(Saved entries)

=== Section Start ===

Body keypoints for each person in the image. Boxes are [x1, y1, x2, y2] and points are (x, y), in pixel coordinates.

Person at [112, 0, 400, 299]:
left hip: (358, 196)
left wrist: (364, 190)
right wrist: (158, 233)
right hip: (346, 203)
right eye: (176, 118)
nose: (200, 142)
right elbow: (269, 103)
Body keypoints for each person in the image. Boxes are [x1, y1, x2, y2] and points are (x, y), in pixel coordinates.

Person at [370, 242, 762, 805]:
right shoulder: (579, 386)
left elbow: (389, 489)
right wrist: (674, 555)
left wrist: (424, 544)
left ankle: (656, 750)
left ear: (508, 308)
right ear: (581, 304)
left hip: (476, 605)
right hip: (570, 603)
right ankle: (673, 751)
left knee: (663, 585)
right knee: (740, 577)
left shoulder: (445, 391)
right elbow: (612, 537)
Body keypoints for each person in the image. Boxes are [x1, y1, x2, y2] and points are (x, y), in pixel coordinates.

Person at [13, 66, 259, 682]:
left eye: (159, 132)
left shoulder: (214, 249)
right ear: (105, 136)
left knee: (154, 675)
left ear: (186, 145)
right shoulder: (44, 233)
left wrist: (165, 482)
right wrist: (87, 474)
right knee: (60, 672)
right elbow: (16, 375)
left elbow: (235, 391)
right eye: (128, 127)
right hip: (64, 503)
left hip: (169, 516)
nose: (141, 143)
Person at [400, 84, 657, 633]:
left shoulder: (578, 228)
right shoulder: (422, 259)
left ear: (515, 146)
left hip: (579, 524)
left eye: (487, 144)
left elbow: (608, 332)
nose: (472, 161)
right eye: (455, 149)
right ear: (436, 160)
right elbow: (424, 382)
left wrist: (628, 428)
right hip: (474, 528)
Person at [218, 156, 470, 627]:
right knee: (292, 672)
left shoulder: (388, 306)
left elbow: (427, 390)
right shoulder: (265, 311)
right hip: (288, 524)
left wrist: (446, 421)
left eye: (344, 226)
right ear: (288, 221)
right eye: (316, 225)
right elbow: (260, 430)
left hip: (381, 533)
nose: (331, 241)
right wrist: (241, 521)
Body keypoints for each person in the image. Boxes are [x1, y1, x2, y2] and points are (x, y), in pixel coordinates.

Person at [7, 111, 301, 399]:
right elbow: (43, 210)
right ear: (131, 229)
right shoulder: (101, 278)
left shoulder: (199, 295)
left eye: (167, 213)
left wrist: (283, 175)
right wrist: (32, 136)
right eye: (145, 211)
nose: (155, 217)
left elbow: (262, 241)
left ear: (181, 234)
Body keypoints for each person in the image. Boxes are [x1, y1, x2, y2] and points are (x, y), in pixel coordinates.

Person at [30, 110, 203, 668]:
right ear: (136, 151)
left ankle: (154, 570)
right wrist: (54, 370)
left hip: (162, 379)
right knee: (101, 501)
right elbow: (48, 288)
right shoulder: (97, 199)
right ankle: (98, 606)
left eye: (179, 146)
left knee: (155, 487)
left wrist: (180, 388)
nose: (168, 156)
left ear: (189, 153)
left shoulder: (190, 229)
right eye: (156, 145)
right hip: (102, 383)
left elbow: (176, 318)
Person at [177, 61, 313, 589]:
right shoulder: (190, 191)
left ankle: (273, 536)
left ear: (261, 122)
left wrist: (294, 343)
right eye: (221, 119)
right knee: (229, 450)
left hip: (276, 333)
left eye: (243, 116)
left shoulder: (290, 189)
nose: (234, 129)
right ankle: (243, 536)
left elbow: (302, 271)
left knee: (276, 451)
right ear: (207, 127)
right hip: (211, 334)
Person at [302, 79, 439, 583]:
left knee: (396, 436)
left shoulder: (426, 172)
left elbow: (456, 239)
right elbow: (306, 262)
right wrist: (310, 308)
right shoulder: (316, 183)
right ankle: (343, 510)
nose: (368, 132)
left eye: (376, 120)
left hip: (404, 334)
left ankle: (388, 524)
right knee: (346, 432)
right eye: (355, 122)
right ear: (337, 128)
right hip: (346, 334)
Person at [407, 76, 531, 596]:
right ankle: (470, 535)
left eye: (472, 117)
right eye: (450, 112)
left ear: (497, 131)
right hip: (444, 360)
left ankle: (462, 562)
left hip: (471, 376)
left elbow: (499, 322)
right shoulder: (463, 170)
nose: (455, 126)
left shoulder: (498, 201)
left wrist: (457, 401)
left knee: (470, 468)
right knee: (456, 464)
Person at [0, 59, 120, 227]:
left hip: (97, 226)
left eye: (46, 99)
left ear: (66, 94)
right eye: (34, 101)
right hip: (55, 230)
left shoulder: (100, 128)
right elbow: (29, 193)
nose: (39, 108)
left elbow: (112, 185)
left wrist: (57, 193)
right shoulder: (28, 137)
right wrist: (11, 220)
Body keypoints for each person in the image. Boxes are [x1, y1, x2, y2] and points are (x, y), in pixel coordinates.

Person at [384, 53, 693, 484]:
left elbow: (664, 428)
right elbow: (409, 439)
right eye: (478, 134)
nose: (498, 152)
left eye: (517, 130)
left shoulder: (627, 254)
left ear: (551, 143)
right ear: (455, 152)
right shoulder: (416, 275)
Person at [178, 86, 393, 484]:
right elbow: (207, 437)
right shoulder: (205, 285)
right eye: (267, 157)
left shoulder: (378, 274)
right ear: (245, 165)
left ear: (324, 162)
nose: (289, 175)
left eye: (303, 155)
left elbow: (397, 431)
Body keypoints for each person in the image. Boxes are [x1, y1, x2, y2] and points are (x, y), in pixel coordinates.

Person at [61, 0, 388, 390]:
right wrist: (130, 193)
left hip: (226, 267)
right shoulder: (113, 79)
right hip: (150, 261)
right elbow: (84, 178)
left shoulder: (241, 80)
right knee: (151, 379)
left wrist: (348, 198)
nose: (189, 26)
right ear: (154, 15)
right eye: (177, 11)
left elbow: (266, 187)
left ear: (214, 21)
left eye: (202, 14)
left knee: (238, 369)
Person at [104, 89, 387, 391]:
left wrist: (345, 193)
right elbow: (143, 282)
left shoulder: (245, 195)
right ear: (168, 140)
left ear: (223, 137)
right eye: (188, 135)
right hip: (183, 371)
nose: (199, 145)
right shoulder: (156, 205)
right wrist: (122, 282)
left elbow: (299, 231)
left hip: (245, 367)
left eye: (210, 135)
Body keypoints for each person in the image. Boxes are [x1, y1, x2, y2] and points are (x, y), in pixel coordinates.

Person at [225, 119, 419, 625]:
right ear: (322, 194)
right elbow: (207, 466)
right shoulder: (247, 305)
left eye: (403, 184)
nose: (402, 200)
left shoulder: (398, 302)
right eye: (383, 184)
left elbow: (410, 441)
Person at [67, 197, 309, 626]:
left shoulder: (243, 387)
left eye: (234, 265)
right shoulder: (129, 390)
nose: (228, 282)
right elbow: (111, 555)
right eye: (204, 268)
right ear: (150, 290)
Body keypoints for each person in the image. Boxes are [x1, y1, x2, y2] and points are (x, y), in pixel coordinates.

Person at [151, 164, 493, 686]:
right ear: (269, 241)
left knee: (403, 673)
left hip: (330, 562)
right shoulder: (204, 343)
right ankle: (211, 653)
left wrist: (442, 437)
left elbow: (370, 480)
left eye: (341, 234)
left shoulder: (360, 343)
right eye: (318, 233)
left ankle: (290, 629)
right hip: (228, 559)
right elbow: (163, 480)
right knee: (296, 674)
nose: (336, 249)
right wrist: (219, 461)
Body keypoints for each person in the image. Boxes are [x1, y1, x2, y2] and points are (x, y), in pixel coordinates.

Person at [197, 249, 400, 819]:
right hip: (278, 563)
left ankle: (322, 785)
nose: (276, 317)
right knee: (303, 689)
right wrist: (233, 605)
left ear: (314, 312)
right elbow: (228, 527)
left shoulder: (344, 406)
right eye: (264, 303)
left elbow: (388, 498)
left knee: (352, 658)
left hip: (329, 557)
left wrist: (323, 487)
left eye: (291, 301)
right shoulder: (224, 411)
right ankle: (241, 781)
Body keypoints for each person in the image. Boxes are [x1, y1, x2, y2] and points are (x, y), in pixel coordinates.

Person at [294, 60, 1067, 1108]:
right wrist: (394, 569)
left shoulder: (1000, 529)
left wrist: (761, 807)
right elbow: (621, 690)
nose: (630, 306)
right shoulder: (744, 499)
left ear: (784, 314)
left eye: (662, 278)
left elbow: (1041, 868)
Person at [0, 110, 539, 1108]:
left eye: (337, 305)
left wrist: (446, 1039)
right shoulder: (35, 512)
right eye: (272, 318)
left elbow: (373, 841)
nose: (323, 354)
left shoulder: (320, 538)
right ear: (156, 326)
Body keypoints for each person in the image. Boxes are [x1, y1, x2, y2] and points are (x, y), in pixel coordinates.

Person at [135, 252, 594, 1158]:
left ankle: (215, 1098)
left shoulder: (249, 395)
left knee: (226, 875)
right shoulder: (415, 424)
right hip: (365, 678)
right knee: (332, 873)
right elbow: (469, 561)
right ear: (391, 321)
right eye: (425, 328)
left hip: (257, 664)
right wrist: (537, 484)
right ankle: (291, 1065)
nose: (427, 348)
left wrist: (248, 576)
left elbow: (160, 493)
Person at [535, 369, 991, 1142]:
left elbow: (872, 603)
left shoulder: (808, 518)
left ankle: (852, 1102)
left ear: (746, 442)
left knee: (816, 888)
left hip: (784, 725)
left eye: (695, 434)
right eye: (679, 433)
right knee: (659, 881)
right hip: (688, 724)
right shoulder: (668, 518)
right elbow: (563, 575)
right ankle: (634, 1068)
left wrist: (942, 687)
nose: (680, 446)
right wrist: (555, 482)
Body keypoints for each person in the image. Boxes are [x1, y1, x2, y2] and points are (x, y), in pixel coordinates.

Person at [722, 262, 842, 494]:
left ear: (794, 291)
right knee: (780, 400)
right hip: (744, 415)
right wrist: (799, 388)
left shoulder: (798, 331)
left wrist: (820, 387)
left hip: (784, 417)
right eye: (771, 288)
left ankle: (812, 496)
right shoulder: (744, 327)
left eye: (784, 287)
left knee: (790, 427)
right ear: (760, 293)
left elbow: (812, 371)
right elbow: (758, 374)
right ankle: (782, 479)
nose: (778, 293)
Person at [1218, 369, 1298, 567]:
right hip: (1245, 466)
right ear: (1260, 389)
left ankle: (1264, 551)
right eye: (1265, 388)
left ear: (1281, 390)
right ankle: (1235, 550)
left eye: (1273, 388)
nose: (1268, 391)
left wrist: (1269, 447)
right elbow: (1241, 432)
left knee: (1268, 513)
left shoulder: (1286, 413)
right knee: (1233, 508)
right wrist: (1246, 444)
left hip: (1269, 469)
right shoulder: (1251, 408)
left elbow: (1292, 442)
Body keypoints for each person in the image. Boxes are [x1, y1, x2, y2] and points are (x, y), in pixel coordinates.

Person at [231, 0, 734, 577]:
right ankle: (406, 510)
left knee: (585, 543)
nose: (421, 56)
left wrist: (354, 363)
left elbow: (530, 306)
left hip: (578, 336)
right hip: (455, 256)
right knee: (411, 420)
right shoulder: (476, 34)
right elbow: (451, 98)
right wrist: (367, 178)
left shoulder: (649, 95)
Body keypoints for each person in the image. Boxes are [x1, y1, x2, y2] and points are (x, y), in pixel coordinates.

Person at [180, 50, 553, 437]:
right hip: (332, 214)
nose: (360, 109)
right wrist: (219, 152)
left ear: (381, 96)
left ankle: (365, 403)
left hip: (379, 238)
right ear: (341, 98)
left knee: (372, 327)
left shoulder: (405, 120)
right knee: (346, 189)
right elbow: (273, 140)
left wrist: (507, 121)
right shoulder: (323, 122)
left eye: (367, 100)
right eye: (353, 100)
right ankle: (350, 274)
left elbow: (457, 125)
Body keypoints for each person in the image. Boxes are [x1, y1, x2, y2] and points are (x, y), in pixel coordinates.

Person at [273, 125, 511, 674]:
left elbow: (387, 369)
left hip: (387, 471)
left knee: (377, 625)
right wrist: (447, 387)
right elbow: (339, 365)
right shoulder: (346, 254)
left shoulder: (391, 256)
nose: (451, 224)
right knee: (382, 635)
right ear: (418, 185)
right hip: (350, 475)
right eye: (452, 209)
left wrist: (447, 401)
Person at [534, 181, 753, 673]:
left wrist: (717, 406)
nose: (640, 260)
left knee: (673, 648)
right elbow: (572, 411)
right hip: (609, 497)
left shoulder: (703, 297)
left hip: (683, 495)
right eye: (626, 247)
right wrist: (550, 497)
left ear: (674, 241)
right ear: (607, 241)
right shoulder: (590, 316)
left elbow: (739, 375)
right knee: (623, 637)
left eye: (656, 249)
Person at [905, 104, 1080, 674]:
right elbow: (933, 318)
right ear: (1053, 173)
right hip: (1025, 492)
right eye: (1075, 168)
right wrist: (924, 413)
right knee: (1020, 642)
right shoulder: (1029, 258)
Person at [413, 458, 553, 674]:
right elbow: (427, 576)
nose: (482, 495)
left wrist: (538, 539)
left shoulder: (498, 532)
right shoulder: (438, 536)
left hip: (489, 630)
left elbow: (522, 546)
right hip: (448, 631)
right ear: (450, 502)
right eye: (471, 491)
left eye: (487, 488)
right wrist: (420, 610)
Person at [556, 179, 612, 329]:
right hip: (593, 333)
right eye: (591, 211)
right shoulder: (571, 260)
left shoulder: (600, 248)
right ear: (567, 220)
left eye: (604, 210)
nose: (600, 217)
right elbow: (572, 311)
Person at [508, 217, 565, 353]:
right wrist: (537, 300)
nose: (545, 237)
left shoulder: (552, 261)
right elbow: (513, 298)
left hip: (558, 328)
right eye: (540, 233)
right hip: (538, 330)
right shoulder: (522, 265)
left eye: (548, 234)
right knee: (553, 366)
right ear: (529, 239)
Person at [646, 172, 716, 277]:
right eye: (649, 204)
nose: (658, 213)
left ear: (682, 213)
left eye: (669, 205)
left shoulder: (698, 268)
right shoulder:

=== Section End ===

▶ _Work item_
Your answer must be the lines above, unchanged, from the first one through the line that holds "right shoulder: (44, 233)", inclusive, and no others.

▶ _Task answer_
Body keypoints for each person in the image. Boxes are [x1, y1, x2, y2] and points are (x, y), in pixel coordinates.

Person at [112, 0, 400, 299]:
left hip: (358, 196)
left wrist: (364, 190)
right wrist: (158, 233)
right hip: (346, 203)
right eye: (176, 118)
nose: (200, 142)
right elbow: (269, 103)
Body keypoints for each person in the image. Boxes are [x1, y1, x2, y2] and points are (x, y), in pixel coordinates.

Person at [370, 242, 762, 805]:
right shoulder: (579, 386)
left elbow: (389, 489)
right wrist: (674, 555)
left wrist: (424, 544)
left ankle: (656, 750)
left ear: (508, 308)
right ear: (581, 304)
left hip: (476, 605)
right hip: (570, 603)
right ankle: (673, 751)
left knee: (663, 585)
right knee: (740, 577)
left shoulder: (445, 391)
right elbow: (612, 537)
Body keypoints for each person in the image. Boxes are [x1, y1, x2, y2] and points are (x, y), in pixel coordinates.

Person at [13, 66, 259, 682]:
left eye: (159, 132)
left shoulder: (214, 249)
right ear: (105, 136)
left knee: (154, 675)
left ear: (186, 145)
right shoulder: (44, 233)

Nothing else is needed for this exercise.